> WORK INSTRUCTION: Below are some entries; write out each one of them exactly.

> Joint position lists:
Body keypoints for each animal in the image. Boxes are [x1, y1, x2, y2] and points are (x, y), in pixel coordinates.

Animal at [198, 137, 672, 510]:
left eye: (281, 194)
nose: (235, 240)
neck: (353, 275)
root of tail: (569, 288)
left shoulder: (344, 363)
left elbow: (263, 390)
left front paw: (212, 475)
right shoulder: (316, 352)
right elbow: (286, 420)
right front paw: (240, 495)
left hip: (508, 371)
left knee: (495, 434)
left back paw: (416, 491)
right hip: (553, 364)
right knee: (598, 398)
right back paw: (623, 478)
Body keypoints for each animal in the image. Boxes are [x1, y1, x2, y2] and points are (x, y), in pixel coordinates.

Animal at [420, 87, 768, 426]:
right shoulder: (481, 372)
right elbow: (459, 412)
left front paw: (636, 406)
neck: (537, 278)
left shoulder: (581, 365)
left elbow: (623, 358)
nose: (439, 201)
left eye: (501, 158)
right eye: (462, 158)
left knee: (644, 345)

> REPLY TO THE EXERCISE:
Body keypoints for each animal in the image. Boxes are [x1, y1, x2, y2] and points are (x, y), in pixel coordinates.

Animal at [198, 137, 672, 510]:
left eye: (281, 194)
nose: (235, 240)
neck: (353, 275)
root of tail: (569, 288)
left shoulder: (344, 363)
left elbow: (263, 390)
left front paw: (212, 475)
right shoulder: (316, 352)
right elbow: (286, 420)
right front paw: (240, 495)
left hip: (508, 371)
left knee: (495, 434)
left back paw: (416, 491)
right hip: (553, 364)
right knee: (598, 398)
right back paw: (623, 478)
Body keypoints for each animal in the image. Boxes are [x1, y1, x2, y2] and points are (x, y), in pixel coordinates.

Animal at [420, 87, 768, 426]:
right shoulder: (481, 372)
right elbow: (459, 412)
left front paw: (636, 406)
neck: (537, 278)
left shoulder: (581, 365)
left elbow: (623, 358)
nose: (439, 201)
left eye: (501, 158)
right eye: (462, 158)
left knee: (644, 345)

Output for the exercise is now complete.